BRIEF: Reproduce verbatim the segment of the Yatra commentary that opens at "The Yatra has" and ends after "on its own.".

The grueling 3,500 kms journey of penitential self-flagellation has presented a panoramic pageant of this beautiful and sad country, sprinkled with unforgettably poignant vignettes – Rahul playing with children, helping a girl wear her sandals, riding a bullock cart, hugging Rohit Vemula’s mother, blowing kisses in the direction of the BJP office, tying his mother’s shoelaces, assisting the elderly, grooving with tribal dancers, consoling the distressed. Such a refreshing contrast from the carefully manicured photo-ops of the Vishwaguru!

The Yatra has succeeded in its primary mission of projecting the potent threats to our secular democracy, but more importantly, appealing to our common humanity and critical need for fraternal re-connection with each other. After all, though “we may not be in the same boat, we are in the same storm” and therefore need to fight unitedly. But it would be a colossal blunder if the positive response to the Yatra is viewed by the Congress party as attestation of its renewal and inspires the foolish delusion that it can now take on the BJP juggernaut on its own.

DATA:
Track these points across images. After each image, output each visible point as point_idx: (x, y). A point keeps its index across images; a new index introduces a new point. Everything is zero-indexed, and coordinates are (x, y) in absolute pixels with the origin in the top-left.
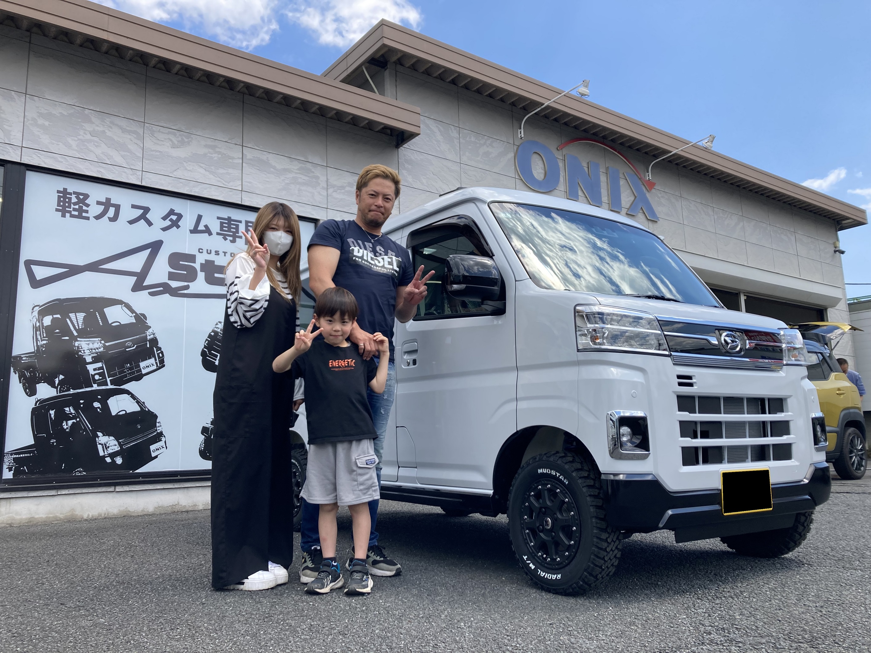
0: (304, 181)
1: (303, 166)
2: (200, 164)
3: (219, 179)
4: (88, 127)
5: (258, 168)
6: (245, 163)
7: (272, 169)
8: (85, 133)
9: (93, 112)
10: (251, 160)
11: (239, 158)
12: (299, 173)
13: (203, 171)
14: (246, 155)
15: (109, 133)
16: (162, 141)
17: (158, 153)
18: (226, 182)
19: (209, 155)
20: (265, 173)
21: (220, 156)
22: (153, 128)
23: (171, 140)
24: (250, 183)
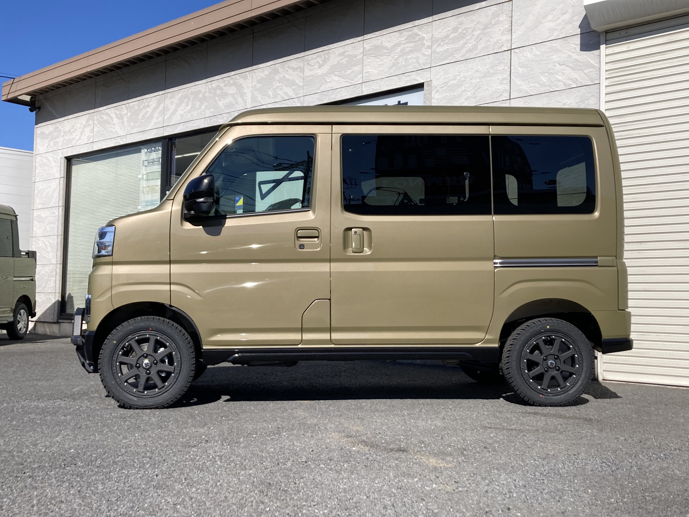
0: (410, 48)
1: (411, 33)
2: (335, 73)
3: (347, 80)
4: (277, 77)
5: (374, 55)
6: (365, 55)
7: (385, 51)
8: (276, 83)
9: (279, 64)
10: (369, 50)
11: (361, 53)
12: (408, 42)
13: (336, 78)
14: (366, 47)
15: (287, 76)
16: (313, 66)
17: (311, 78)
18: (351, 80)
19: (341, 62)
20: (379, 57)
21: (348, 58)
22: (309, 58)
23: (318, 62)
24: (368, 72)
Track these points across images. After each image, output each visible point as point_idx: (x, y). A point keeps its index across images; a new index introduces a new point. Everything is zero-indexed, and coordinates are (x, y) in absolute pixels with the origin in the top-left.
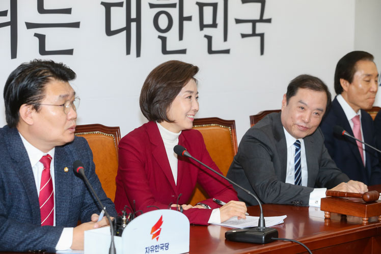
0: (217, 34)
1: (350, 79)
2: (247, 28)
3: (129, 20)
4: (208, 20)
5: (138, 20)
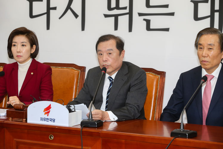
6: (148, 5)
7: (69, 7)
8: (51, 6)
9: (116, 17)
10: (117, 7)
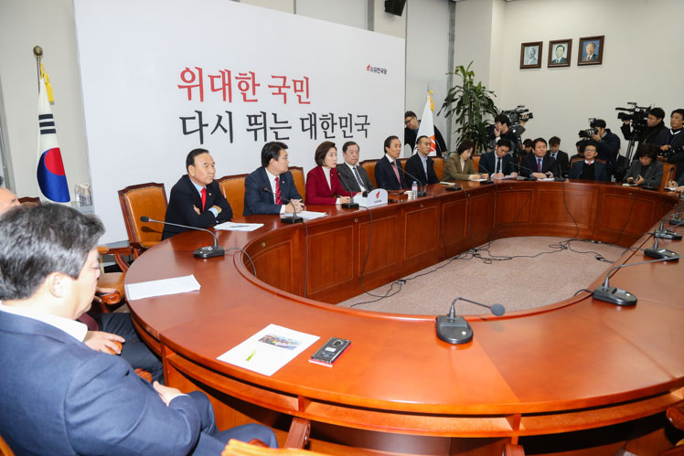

FINISHED TASK:
The Yatra has succeeded in its primary mission of projecting the potent threats to our secular democracy, but more importantly, appealing to our common humanity and critical need for fraternal re-connection with each other. After all, though “we may not be in the same boat, we are in the same storm” and therefore need to fight unitedly. But it would be a colossal blunder if the positive response to the Yatra is viewed by the Congress party as attestation of its renewal and inspires the foolish delusion that it can now take on the BJP juggernaut on its own.